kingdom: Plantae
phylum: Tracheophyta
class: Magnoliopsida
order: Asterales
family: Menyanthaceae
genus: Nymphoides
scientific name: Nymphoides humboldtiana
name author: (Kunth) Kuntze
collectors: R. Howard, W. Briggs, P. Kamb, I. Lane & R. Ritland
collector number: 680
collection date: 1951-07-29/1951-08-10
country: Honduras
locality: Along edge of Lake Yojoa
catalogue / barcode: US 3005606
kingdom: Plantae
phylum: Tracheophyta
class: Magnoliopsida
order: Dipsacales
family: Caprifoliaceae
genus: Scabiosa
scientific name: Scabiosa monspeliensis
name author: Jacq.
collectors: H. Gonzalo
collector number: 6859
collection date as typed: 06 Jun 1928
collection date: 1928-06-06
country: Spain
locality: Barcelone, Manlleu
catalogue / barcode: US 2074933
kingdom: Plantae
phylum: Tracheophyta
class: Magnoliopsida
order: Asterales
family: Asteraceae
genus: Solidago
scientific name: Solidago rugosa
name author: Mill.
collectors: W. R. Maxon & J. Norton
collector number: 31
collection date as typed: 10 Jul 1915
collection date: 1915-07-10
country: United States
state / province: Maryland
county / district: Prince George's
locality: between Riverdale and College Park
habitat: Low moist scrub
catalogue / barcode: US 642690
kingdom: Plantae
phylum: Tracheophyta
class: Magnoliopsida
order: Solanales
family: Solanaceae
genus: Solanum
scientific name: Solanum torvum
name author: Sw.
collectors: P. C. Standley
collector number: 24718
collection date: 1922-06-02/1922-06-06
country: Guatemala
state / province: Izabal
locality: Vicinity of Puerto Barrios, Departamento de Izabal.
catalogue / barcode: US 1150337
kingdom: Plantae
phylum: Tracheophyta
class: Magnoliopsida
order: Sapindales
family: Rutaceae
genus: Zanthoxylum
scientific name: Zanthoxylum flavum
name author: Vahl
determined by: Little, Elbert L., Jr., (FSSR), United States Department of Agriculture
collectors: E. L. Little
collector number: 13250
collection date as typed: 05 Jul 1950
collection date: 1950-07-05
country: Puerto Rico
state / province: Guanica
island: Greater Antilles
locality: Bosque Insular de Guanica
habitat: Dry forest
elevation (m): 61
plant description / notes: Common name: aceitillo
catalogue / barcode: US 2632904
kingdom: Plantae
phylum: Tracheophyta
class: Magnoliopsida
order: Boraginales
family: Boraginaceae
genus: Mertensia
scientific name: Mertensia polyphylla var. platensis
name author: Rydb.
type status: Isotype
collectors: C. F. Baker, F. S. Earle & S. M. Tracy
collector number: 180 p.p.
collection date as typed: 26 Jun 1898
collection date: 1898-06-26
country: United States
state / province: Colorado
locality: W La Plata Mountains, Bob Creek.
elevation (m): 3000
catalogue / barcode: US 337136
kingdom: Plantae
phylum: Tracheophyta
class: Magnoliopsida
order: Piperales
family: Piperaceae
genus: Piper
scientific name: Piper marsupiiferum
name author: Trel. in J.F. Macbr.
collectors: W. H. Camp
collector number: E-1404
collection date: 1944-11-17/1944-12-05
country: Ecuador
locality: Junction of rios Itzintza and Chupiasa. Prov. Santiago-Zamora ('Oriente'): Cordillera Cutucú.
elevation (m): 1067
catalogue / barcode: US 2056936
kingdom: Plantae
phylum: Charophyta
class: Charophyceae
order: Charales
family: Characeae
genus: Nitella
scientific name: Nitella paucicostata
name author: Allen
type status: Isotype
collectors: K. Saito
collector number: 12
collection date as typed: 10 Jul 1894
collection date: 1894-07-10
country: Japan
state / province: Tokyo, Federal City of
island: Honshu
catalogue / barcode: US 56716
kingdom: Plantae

■ The exercise
Recast every line of the material above as a Markdown table with the columns "Row" and "Entry", numbering the rows in order and omitting blank lines.

■ Solution for this task
| Row | Entry |
|---|---|
| 1 | kingdom: Plantae |
| 2 | phylum: Tracheophyta |
| 3 | class: Magnoliopsida |
| 4 | order: Asterales |
| 5 | family: Menyanthaceae |
| 6 | genus: Nymphoides |
| 7 | scientific name: Nymphoides humboldtiana |
| 8 | name author: (Kunth) Kuntze |
| 9 | collectors: R. Howard, W. Briggs, P. Kamb, I. Lane & R. Ritland |
| 10 | collector number: 680 |
| 11 | collection date: 1951-07-29/1951-08-10 |
| 12 | country: Honduras |
| 13 | locality: Along edge of Lake Yojoa |
| 14 | catalogue / barcode: US 3005606 |
| 15 | kingdom: Plantae |
| 16 | phylum: Tracheophyta |
| 17 | class: Magnoliopsida |
| 18 | order: Dipsacales |
| 19 | family: Caprifoliaceae |
| 20 | genus: Scabiosa |
| 21 | scientific name: Scabiosa monspeliensis |
| 22 | name author: Jacq. |
| 23 | collectors: H. Gonzalo |
| 24 | collector number: 6859 |
| 25 | collection date as typed: 06 Jun 1928 |
| 26 | collection date: 1928-06-06 |
| 27 | country: Spain |
| 28 | locality: Barcelone, Manlleu |
| 29 | catalogue / barcode: US 2074933 |
| 30 | kingdom: Plantae |
| 31 | phylum: Tracheophyta |
| 32 | class: Magnoliopsida |
| 33 | order: Asterales |
| 34 | family: Asteraceae |
| 35 | genus: Solidago |
| 36 | scientific name: Solidago rugosa |
| 37 | name author: Mill. |
| 38 | collectors: W. R. Maxon & J. Norton |
| 39 | collector number: 31 |
| 40 | collection date as typed: 10 Jul 1915 |
| 41 | collection date: 1915-07-10 |
| 42 | country: United States |
| 43 | state / province: Maryland |
| 44 | county / district: Prince George's |
| 45 | locality: between Riverdale and College Park |
| 46 | habitat: Low moist scrub |
| 47 | catalogue / barcode: US 642690 |
| 48 | kingdom: Plantae |
| 49 | phylum: Tracheophyta |
| 50 | class: Magnoliopsida |
| 51 | order: Solanales |
| 52 | family: Solanaceae |
| 53 | genus: Solanum |
| 54 | scientific name: Solanum torvum |
| 55 | name author: Sw. |
| 56 | collectors: P. C. Standley |
| 57 | collector number: 24718 |
| 58 | collection date: 1922-06-02/1922-06-06 |
| 59 | country: Guatemala |
| 60 | state / province: Izabal |
| 61 | locality: Vicinity of Puerto Barrios, Departamento de Izabal. |
| 62 | catalogue / barcode: US 1150337 |
| 63 | kingdom: Plantae |
| 64 | phylum: Tracheophyta |
| 65 | class: Magnoliopsida |
| 66 | order: Sapindales |
| 67 | family: Rutaceae |
| 68 | genus: Zanthoxylum |
| 69 | scientific name: Zanthoxylum flavum |
| 70 | name author: Vahl |
| 71 | determined by: Little, Elbert L., Jr., (FSSR), United States Department of Agriculture |
| 72 | collectors: E. L. Little |
| 73 | collector number: 13250 |
| 74 | collection date as typed: 05 Jul 1950 |
| 75 | collection date: 1950-07-05 |
| 76 | country: Puerto Rico |
| 77 | state / province: Guanica |
| 78 | island: Greater Antilles |
| 79 | locality: Bosque Insular de Guanica |
| 80 | habitat: Dry forest |
| 81 | elevation (m): 61 |
| 82 | plant description / notes: Common name: aceitillo |
| 83 | catalogue / barcode: US 2632904 |
| 84 | kingdom: Plantae |
| 85 | phylum: Tracheophyta |
| 86 | class: Magnoliopsida |
| 87 | order: Boraginales |
| 88 | family: Boraginaceae |
| 89 | genus: Mertensia |
| 90 | scientific name: Mertensia polyphylla var. platensis |
| 91 | name author: Rydb. |
| 92 | type status: Isotype |
| 93 | collectors: C. F. Baker, F. S. Earle & S. M. Tracy |
| 94 | collector number: 180 p.p. |
| 95 | collection date as typed: 26 Jun 1898 |
| 96 | collection date: 1898-06-26 |
| 97 | country: United States |
| 98 | state / province: Colorado |
| 99 | locality: W La Plata Mountains, Bob Creek. |
| 100 | elevation (m): 3000 |
| 101 | catalogue / barcode: US 337136 |
| 102 | kingdom: Plantae |
| 103 | phylum: Tracheophyta |
| 104 | class: Magnoliopsida |
| 105 | order: Piperales |
| 106 | family: Piperaceae |
| 107 | genus: Piper |
| 108 | scientific name: Piper marsupiiferum |
| 109 | name author: Trel. in J.F. Macbr. |
| 110 | collectors: W. H. Camp |
| 111 | collector number: E-1404 |
| 112 | collection date: 1944-11-17/1944-12-05 |
| 113 | country: Ecuador |
| 114 | locality: Junction of rios Itzintza and Chupiasa. Prov. Santiago-Zamora ('Oriente'): Cordillera Cutucú. |
| 115 | elevation (m): 1067 |
| 116 | catalogue / barcode: US 2056936 |
| 117 | kingdom: Plantae |
| 118 | phylum: Charophyta |
| 119 | class: Charophyceae |
| 120 | order: Charales |
| 121 | family: Characeae |
| 122 | genus: Nitella |
| 123 | scientific name: Nitella paucicostata |
| 124 | name author: Allen |
| 125 | type status: Isotype |
| 126 | collectors: K. Saito |
| 127 | collector number: 12 |
| 128 | collection date as typed: 10 Jul 1894 |
| 129 | collection date: 1894-07-10 |
| 130 | country: Japan |
| 131 | state / province: Tokyo, Federal City of |
| 132 | island: Honshu |
| 133 | catalogue / barcode: US 56716 |
| 134 | kingdom: Plantae |